Problems:
(1) According to the passage about Ann Dunham, in what ways did she support her children? List each one.
(2) From the passage about Ann Dunham, print the text between "Having read Scott’s" and "after high school.)", inclusive.

═══ Page ═══

Having read Scott’s book, the fact that Dunham has been summarized — perhaps most often by the president himself — as “a white woman from Kansas” seems comically hollow. It was with much more care that Scott chose the title A Singular Woman: The Untold Story of Barack Obama’s Mother for her biography. Scott said that if she had used the adjective unconventional in the title, “some people would have thought it was a pejorative. Others would have thought it was high praise.”

Singular,” she wrote, “is neutral. But there’s no mistaking its meaning: This person was remarkable, one of a kind.”

A family friend of the Dunhams described the milieu in which Dunham grew up as a “Leave it to Beaver . . . kind of society.” Indeed, Dunham gave birth to the son who would be known as “Barry” when Leave it to Beaver was still on the air. (She stopped using her unusual first name after high school.)

Ann Dunham, however, was the anti-June Cleaver. In 1960, for instance, when racial intermarriage was against the law in about half of the United States, she married an African man. During a period in our history when divorce was not commonplace, Dunham divorced. Twice. Whereas Wally and the Beav’s mother was an ever-present fixture dressed in dresses and pearls in her spotless home, Dunham lacked a “Ward” of her own to pay the bills. She had a more disheveled appearance, supporting her children with help from her parents, working as a consultant, and piecing together an academic and anthropological career across the globe.

═══ Dataset entries ═══

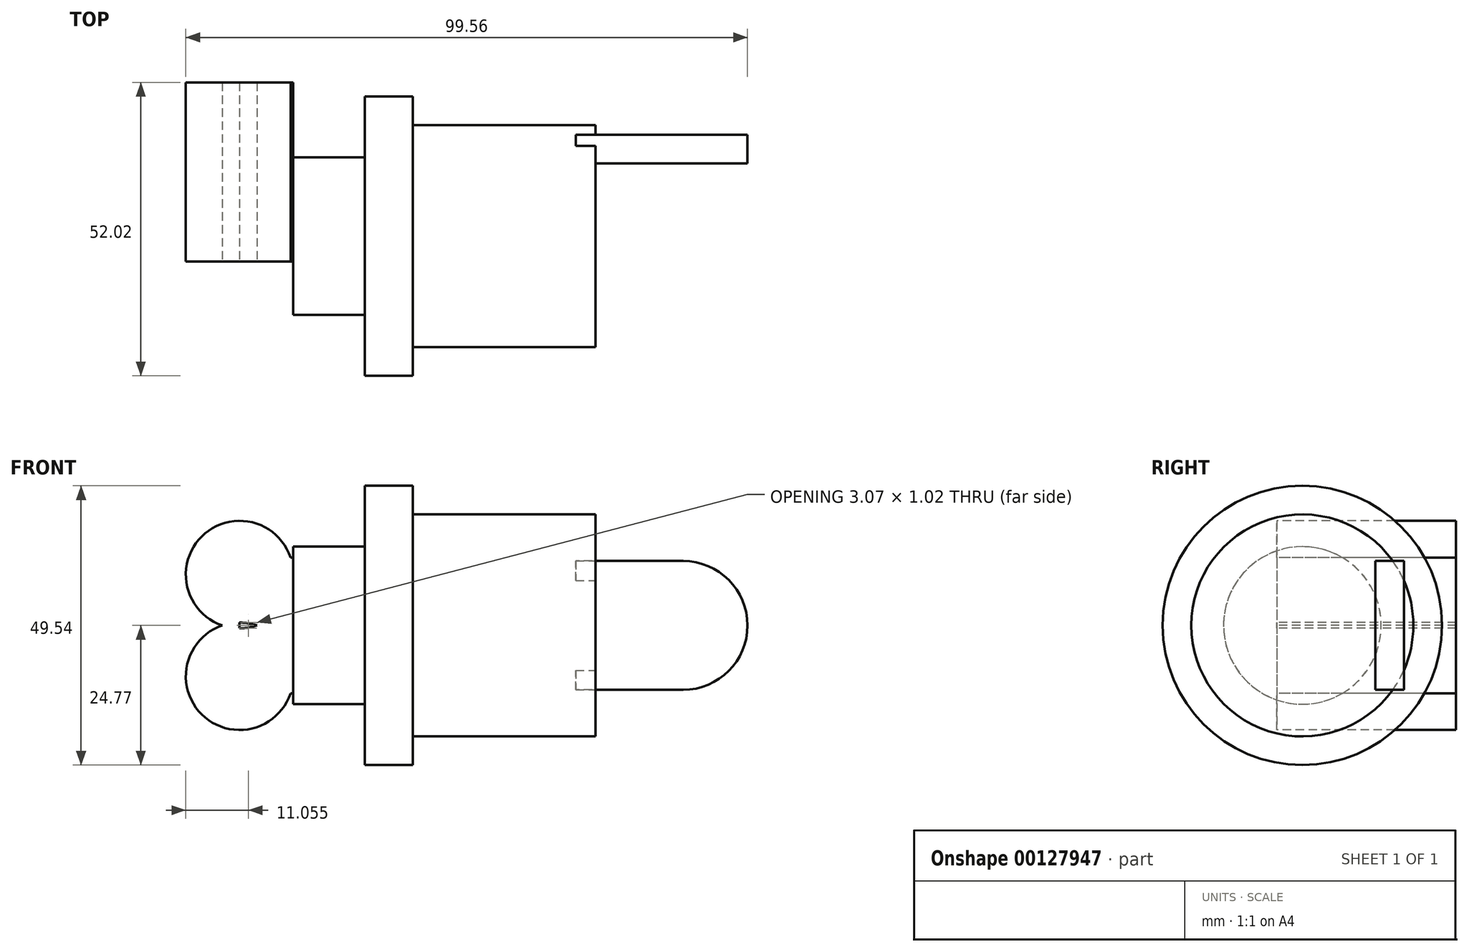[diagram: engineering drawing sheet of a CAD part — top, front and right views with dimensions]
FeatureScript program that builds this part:
annotation { "Feature Type Name" : "Feature", "Feature Type Description" : "" }
export const myFeature = defineFeature(function(context is Context, id is Id, definition is map)
    precondition{}
    {
        {
            var Q0;
            Q0=qCreatedBy(makeId("Front.planeOp"),FACE);
            var sketch = newSketch(context, id + "F0", { "sketchPlane" : qUnion([Q0])});
            skCircle(sketch, "E0", {"center": v(0, 0) * mm, "radius": 11.42 * mm});
            skSolve(sketch);
        }
        {
            var Q0;
            Q0=makeQuery(id+"F0.imprint","IMPRINT",FACE,{"disambiguationData":[TD([[makeQuery(id+"F0.imprint","IMPRINT",EDGE,{"derivedFrom":sQuery(id+"F0.wireOp",EDGE,"E0")}),1.0]])]});
            extrude(context, id + "F1", {"entities" : qUnion([Q0]), "depth" : 5.08 * mm});
        }
        {
            var Q0;
            Q0=qCreatedBy(makeId("Right.planeOp"),FACE);
            cPlane(context, id + "F2", {"entities" : qUnion([Q0]), "cplaneType" : CPlaneType.OFFSET, "offset" : 15.5 * mm, "oppositeDirection" : true, "width" : 152.4 * mm, "height" : 152.4 * mm});
        }
        {
            var Q0;
            Q0=qCreatedBy(id+"F2.planeOp",FACE);
            var sketch = newSketch(context, id + "F3", { "sketchPlane" : qUnion([Q0])});
            skCircle(sketch, "E1", {"center": v(-18, 0) * mm, "radius": 19.69 * mm});
            skSolve(sketch);
        }
        {
            var Q0;
            Q0=makeQuery(id+"F3.imprint","IMPRINT",FACE,{"disambiguationData":[TD([[makeQuery(id+"F3.imprint","IMPRINT",EDGE,{"derivedFrom":sQuery(id+"F3.wireOp",EDGE,"E1")}),1.0]])]});
            extrude(context, id + "F4", {"entities" : qUnion([Q0]), "oppositeDirection" : true, "depth" : 40.9 * mm});
        }
        {
            var Q0;
            Q0=makeQuery(id+"F1.opExtrude","CAP_FACE",FACE,{"disambiguationData":[OSD([sQuery(id+"F0.wireOp",EDGE,"E0")])],"isStart":true});
            var sketch = newSketch(context, id + "F5", { "sketchPlane" : qUnion([Q0])});
            skLineSegment(sketch, "E2.bottom", {"start": v(0, 11.42) * mm, "end": v(19.05, 11.42) * mm});
            skLineSegment(sketch, "E2.top", {"start": v(0, -11.42) * mm, "end": v(19.05, -11.42) * mm});
            skLineSegment(sketch, "E2.left", {"start": v(0, 11.42) * mm, "end": v(0, -11.42) * mm});
            skLineSegment(sketch, "E2.right", {"start": v(19.05, 11.42) * mm, "end": v(19.05, -11.42) * mm});
            skSolve(sketch);
        }
        {
            var Q0;
            {var subQ0=sQuery(id+"F5.wireOp",EDGE,"E2.bottom");Q0=makeQuery(id+"F5.imprint","IMPRINT",FACE,{"disambiguationData":[TD([[makeQuery(id+"F5.imprint","IMPRINT",EDGE,{"derivedFrom":subQ0}),-1.0]])]});}
            var Q1;
            Q1=makeQuery(id+"F1.opExtrude","CAP_FACE",FACE,{"disambiguationData":[OSD([sQuery(id+"F0.wireOp",EDGE,"E0")])],"isStart":false});
            extrude(context, id + "F6", {"entities" : qUnion([Q0]), "operationType" : NewBodyOperationType.ADD, "endBound" : BoundingType.UP_TO_SURFACE, "oppositeDirection" : true, "endBoundEntityFace" : qUnion([Q1]), "depth" : 25.4 * mm});
        }
        {
            var Q0;
            {var subQ0=sQuery(id+"F0.wireOp",EDGE,"E0");var subQ1=sQuery(id+"F3.wireOp",EDGE,"E1");Q0=makeQuery(id+"F6.boolean.opBoolean","SPLIT",FACE,{"disambiguationData":[TD([makeQuery(id+"F1.opExtrude","CAP_FACE",FACE,{"disambiguationData":[OSD([subQ0])],"isStart":false})])],"derivedFrom":makeQuery(id+"F4.opExtrude","CAP_FACE",FACE,{"disambiguationData":[OSD([subQ1])],"isStart":true})});}
            var sketch = newSketch(context, id + "F7", { "sketchPlane" : qUnion([Q0])});
            skPoint(sketch, "E3", {"position": v(-18, 0) * mm});
            skSolve(sketch);
        }
        {
            var Q0;
            Q0=qCreatedBy(makeId("Front.planeOp"),FACE);
            var Q1;
            Q1=sQuery(id+"F7.wireOp",VERTEX,"E3");
            cPlane(context, id + "F8", {"entities" : qUnion([Q0, Q1]), "cplaneType" : CPlaneType.PLANE_POINT, "offset" : 25.4 * mm, "width" : 152.4 * mm, "height" : 152.4 * mm});
        }
        {
            var Q0;
            Q0=makeQuery(id+"F4.opExtrude","CAP_FACE",FACE,{"disambiguationData":[OSD([sQuery(id+"F3.wireOp",EDGE,"E1")])],"isStart":false});
            var sketch = newSketch(context, id + "F9", { "sketchPlane" : qUnion([Q0])});
            skCircle(sketch, "E4", {"center": v(18, 0) * mm, "radius": 24.77 * mm});
            skSolve(sketch);
        }
        {
            var Q0;
            Q0 = qSketchRegion(id + "F9", true);
            var Q1;
            Q1 = qConstructionFilter(qBodyType(qCreatedBy(id + "F9" ,EDGE), BodyType.WIRE), ConstructionObject.NO);
            extrude(context, id + "F10", {"entities" : qUnion([Q0]), "operationType" : NewBodyOperationType.ADD, "surfaceEntities" : qUnion([Q1]), "oppositeDirection" : true, "depth" : 8.5 * mm});
        }
        {
            var Q0;
            Q0=makeQuery(id+"F10.boolean.opBoolean","MERGE",FACE,{"derivedFrom":[makeQuery(id+"F4.opExtrude","CAP_FACE",FACE,{"disambiguationData":[OSD([sQuery(id+"F3.wireOp",EDGE,"E1")])],"isStart":false}),makeQuery(id+"F10.opExtrude","CAP_FACE",FACE,{"disambiguationData":[OSD([sQuery(id+"F9.wireOp",EDGE,"E4")])],"isStart":true})]});
            var sketch = newSketch(context, id + "F11", { "sketchPlane" : qUnion([Q0])});
            skCircle(sketch, "E5", {"center": v(18, 0) * mm, "radius": 13.97 * mm});
            skSolve(sketch);
        }
        {
            var Q0;
            Q0 = qSketchRegion(id + "F11", true);
            extrude(context, id + "F12", {"entities" : qUnion([Q0]), "operationType" : NewBodyOperationType.ADD, "depth" : 12.7 * mm});
        }
        {
            var Q0;
            Q0=qCreatedBy(id+"F8.planeOp",FACE);
            cPlane(context, id + "F13", {"entities" : qUnion([Q0]), "cplaneType" : CPlaneType.OFFSET, "offset" : 4.5 * mm, "width" : 152.4 * mm, "height" : 152.4 * mm});
        }
        {
            var Q0;
            Q0=qCreatedBy(id+"F13.planeOp",FACE);
            var sketch = newSketch(context, id + "F14", { "sketchPlane" : qUnion([Q0])});
            skCircle(sketch, "E6", {"center": v(-78.62, 9.02) * mm, "radius": 9.52 * mm});
            skCircle(sketch, "E7", {"center": v(-78.62, -9.02) * mm, "radius": 9.52 * mm});
            skLineSegment(sketch, "E8", {"start": v(-78.62, 9.02) * mm, "end": v(-78.62, -9.02) * mm, "construction": true});
            skLineSegment(sketch, "E9.0", {"start": v(-69.1, -13.97) * mm, "end": v(-69.1, 13.97) * mm, "construction": true});
            skLineSegment(sketch, "E10", {"start": v(-78.62, 0) * mm, "end": v(-69.1, 0) * mm, "construction": true});
            skLineSegment(sketch, "E11", {"start": v(-69.58, 12.03) * mm, "end": v(-69.1, 12.03) * mm});
            skLineSegment(sketch, "E12", {"start": v(-69.1, 12.03) * mm, "end": v(-69.1, -12.03) * mm});
            skLineSegment(sketch, "E13", {"start": v(-69.1, -12.03) * mm, "end": v(-69.58, -12.03) * mm});
            skLineSegment(sketch, "E14", {"start": v(-69.58, -12.03) * mm, "end": v(-78.62, -12.03) * mm});
            skLineSegment(sketch, "E15", {"start": v(-78.62, -12.03) * mm, "end": v(-78.62, 12.03) * mm});
            skLineSegment(sketch, "E16", {"start": v(-78.62, 12.03) * mm, "end": v(-69.58, 12.03) * mm});
            skSolve(sketch);
        }
        {
            var Q0;
            Q0 = qSketchRegion(id + "F14", true);
            extrude(context, id + "F15", {"entities" : qUnion([Q0]), "operationType" : NewBodyOperationType.ADD, "oppositeDirection" : true, "depth" : 31.75 * mm});
        }
    });
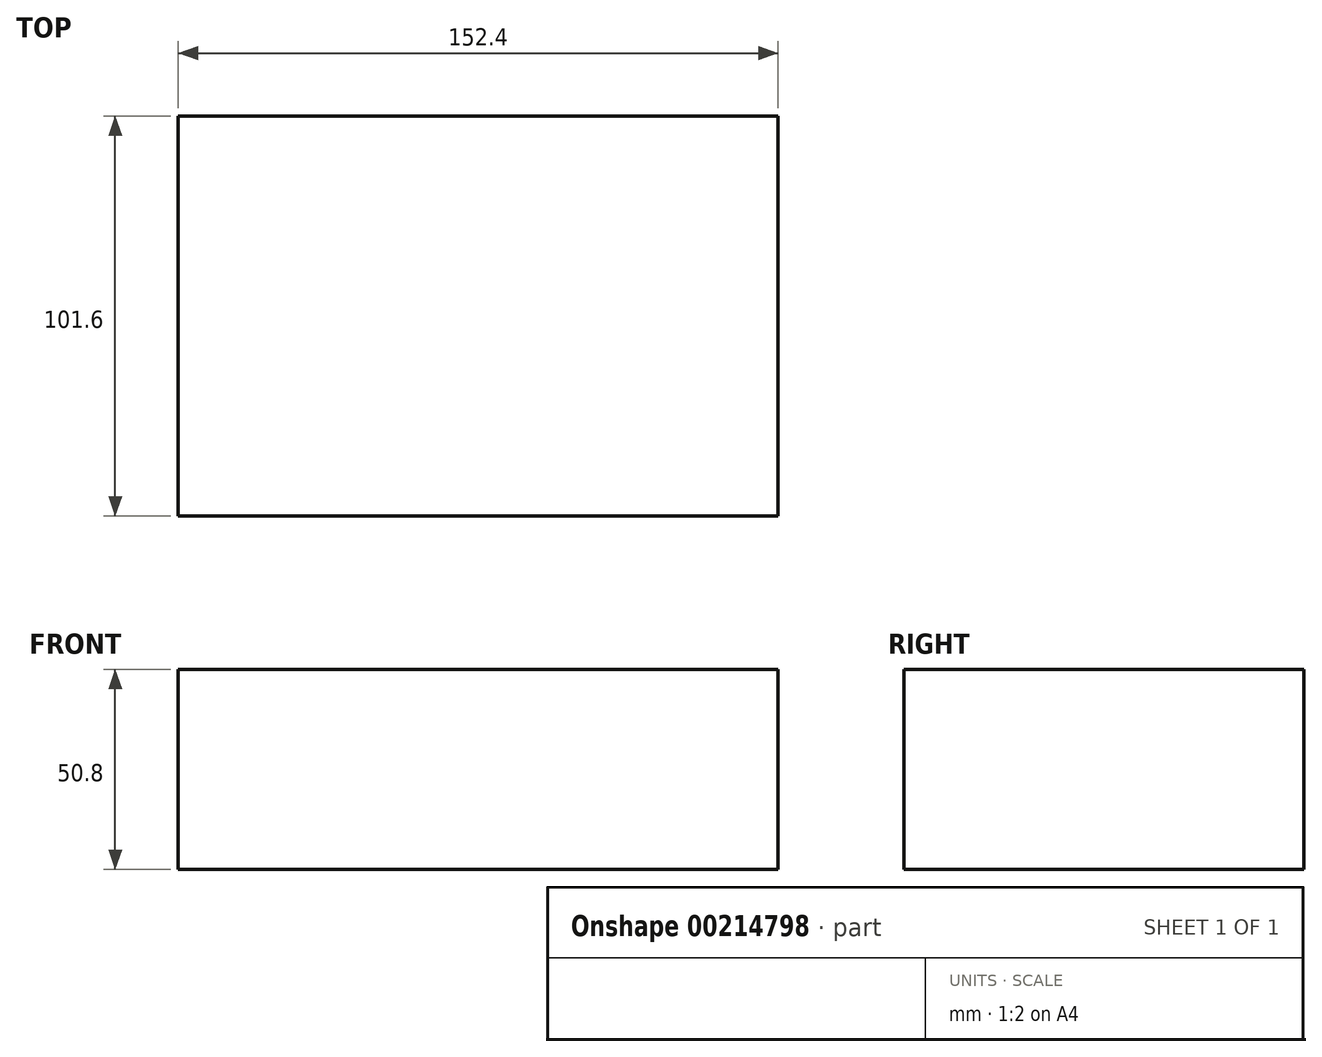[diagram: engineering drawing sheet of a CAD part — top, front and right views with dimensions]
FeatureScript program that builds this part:
annotation { "Feature Type Name" : "Feature", "Feature Type Description" : "" }
export const myFeature = defineFeature(function(context is Context, id is Id, definition is map)
    precondition{}
    {
        {
            var Q0;
            Q0=qCreatedBy(makeId("Top.planeOp"),FACE);
            var sketch = newSketch(context, id + "F0", { "sketchPlane" : qUnion([Q0])});
            skLineSegment(sketch, "E0.bottom", {"start": v(0, 0) * mm, "end": v(152.4, 0) * mm});
            skLineSegment(sketch, "E0.top", {"start": v(0, -101.6) * mm, "end": v(152.4, -101.6) * mm});
            skLineSegment(sketch, "E0.left", {"start": v(0, 0) * mm, "end": v(0, -101.6) * mm});
            skLineSegment(sketch, "E0.right", {"start": v(152.4, 0) * mm, "end": v(152.4, -101.6) * mm});
            skSolve(sketch);
        }
        {
            var Q0;
            Q0=makeQuery(id+"F0.imprint","IMPRINT",FACE,{"disambiguationData":[TD([[makeQuery(id+"F0.imprint","IMPRINT",EDGE,{"derivedFrom":sQuery(id+"F0.wireOp",EDGE,"E0.bottom")}),-1.0]])]});
            extrude(context, id + "F1", {"entities" : qUnion([Q0]), "depth" : 50.8 * mm});
        }
    });
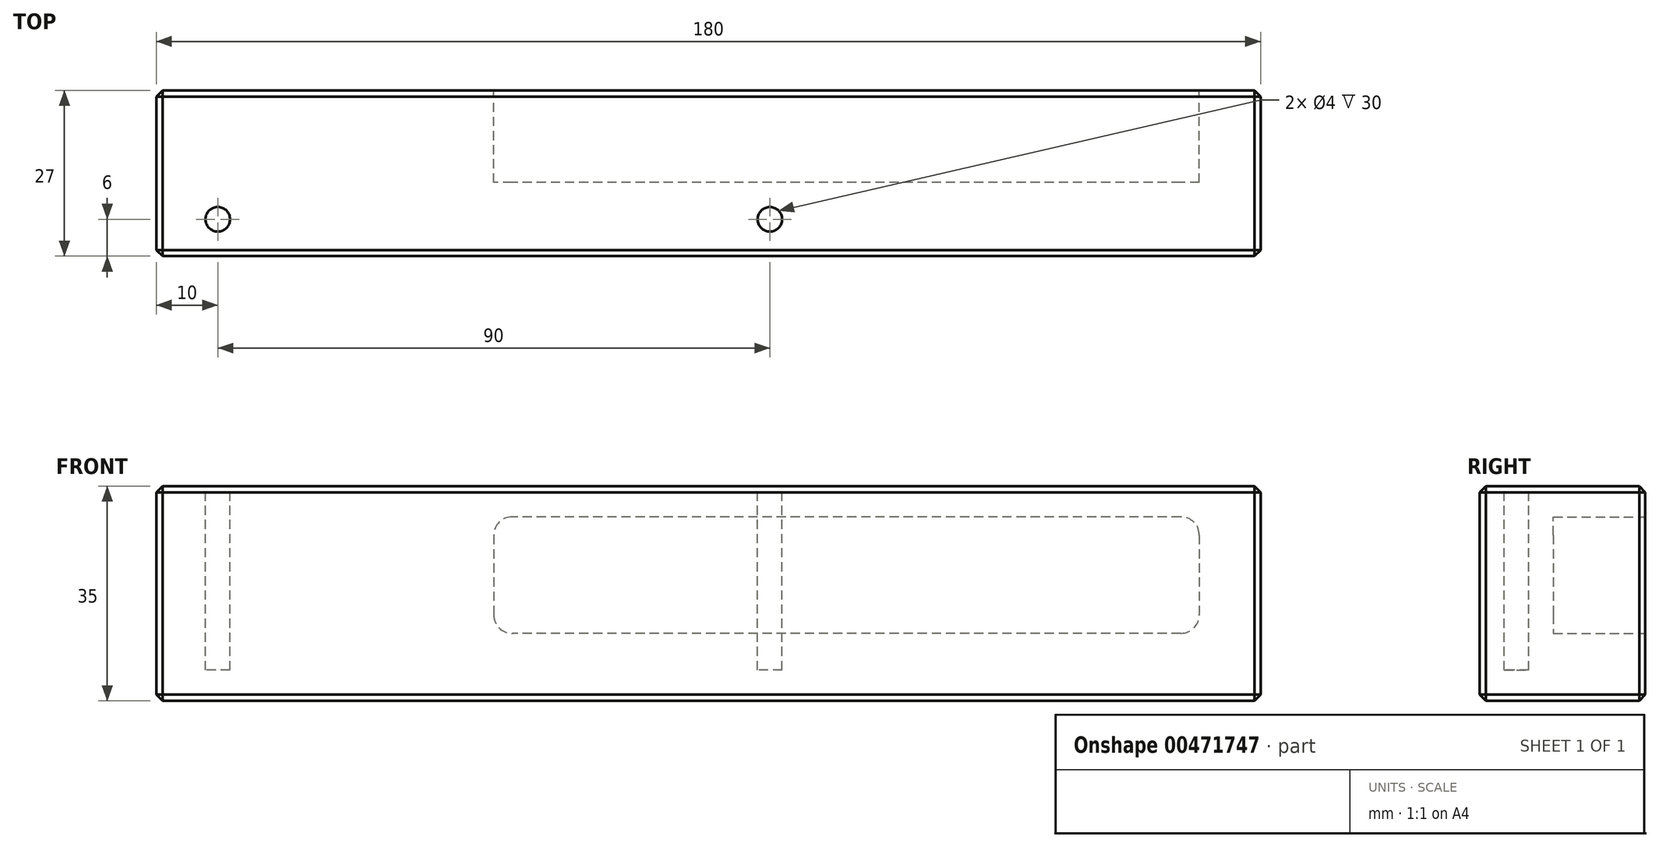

═══

Answers for this exercise:
(1)
- With help from her parents
- Working as a consultant
- Piecing together an academic and anthropological career across the globe

(2)
Having read Scott’s book, the fact that Dunham has been summarized — perhaps most often by the president himself — as “a white woman from Kansas” seems comically hollow. It was with much more care that Scott chose the title A Singular Woman: The Untold Story of Barack Obama’s Mother for her biography. Scott said that if she had used the adjective unconventional in the title, “some people would have thought it was a pejorative. Others would have thought it was high praise.”

Singular,” she wrote, “is neutral. But there’s no mistaking its meaning: This person was remarkable, one of a kind.”

A family friend of the Dunhams described the milieu in which Dunham grew up as a “Leave it to Beaver . . . kind of society.” Indeed, Dunham gave birth to the son who would be known as “Barry” when Leave it to Beaver was still on the air. (She stopped using her unusual first name after high school.)